The debuggers make a local cache of the symbols when requested and they download the symbols from the symbol server, so you can expect the PDB to be made available to you by the debugger in the directory you specify.
If you look at the kernel PDB, you will find the structures we are looking for, start with the name MINIDUMP and these can be walked from the header onwards.

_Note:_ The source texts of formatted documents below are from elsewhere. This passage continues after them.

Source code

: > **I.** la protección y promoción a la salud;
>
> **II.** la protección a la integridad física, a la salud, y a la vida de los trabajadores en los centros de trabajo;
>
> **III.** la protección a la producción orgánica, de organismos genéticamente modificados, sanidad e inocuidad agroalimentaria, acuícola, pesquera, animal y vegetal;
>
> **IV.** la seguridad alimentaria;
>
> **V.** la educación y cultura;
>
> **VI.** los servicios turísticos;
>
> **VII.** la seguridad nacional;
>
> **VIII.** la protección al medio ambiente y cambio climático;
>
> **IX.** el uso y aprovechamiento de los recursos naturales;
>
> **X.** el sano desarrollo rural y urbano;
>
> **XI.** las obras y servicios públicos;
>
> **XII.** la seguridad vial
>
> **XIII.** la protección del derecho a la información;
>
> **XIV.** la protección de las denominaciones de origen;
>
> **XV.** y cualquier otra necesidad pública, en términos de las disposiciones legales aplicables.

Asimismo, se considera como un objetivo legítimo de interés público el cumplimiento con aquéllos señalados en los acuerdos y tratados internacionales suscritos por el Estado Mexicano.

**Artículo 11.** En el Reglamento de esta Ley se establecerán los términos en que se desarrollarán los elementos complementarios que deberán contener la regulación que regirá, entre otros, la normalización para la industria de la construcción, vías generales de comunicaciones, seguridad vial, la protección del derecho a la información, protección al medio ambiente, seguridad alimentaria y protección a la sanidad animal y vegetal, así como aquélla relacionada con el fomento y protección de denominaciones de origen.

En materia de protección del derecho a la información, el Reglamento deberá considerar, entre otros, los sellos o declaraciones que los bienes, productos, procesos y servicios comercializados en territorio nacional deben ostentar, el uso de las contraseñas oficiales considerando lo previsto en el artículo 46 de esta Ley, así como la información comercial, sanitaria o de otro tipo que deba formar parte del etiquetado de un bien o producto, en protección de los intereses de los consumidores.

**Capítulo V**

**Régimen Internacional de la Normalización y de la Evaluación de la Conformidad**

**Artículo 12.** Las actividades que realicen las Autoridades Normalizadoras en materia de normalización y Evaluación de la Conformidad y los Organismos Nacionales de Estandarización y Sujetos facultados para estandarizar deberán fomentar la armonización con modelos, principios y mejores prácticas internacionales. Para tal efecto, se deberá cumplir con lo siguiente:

To find the stack trace, we follow the header to the directory or stream for the exception and read the exception record and address where the exception occurred. Both of these are given in the MINIDUMP_EXCEPTION data structure. The exception stream also gives the thread context. The context gives the processor specific register data. When we dump the stack pointer, we get the stack trace. We resolve the symbols of the stack trace with the pdbs either explicitly through DIA or implicitly through the managed mdbgeng library of debugger sdk. The minidump actually has all the information in the file itself. For example, you can list all the loaded modules with the mindump module list as well as the mindump module structures. Module name, function name, line number and stack frame are available via IMAGEHLP data structures. The various types of streams in the minidump are :
Thread list stream given by the MINIDUMP_THREAD_LIST structure
Module list stream given by the MINIDUMP_MODULE_LIST structure
Memory list stream given by the MINIDUMP_MEMORY_LIST structure
Exception stream given by the MINIDUMP_EXCEPTION_STREAM structure
System Info stream given by the MINIDUMP_SYSTEM_INFO structure
ThreadExList stream given by the MINIDUMP_THREAD_EX_LIST structure
Memory64 list stream given by the MINIDUMP_MEMORY64_LIST structure
Comment stream
Handle Data stream given by the MINIDUMP_HANDLE_DATA_STREAM structure
Function table stream given by the MINIDUMP_FUNCTION_TABLE structure
Unloaded module list stream given by the MINIDUMP_UNLOADED_MODULE_LIST structure
Misc Info List stream given by the MINIDUMP_MISC_INFO structure
Thread Info List stream given by the MINIDUMP_THREAD_INFO_LIST structure
Handle operation  list stream given by the MINIDUMP_HANDLE_OPERATION_LIST structure
For diagnostics, we may choose to display messages to the output or error stream. More features can be built into the tool that retrieves the stack trace from the dump. This can be done in an extensible manner where tool runs a set of commands from the user by way of command line. Internally we can have a command pattern to implement the different debugger like functionalities of the tool. Also the tool can be deployed via MSI. This ensures cleanliness during install and uninstall.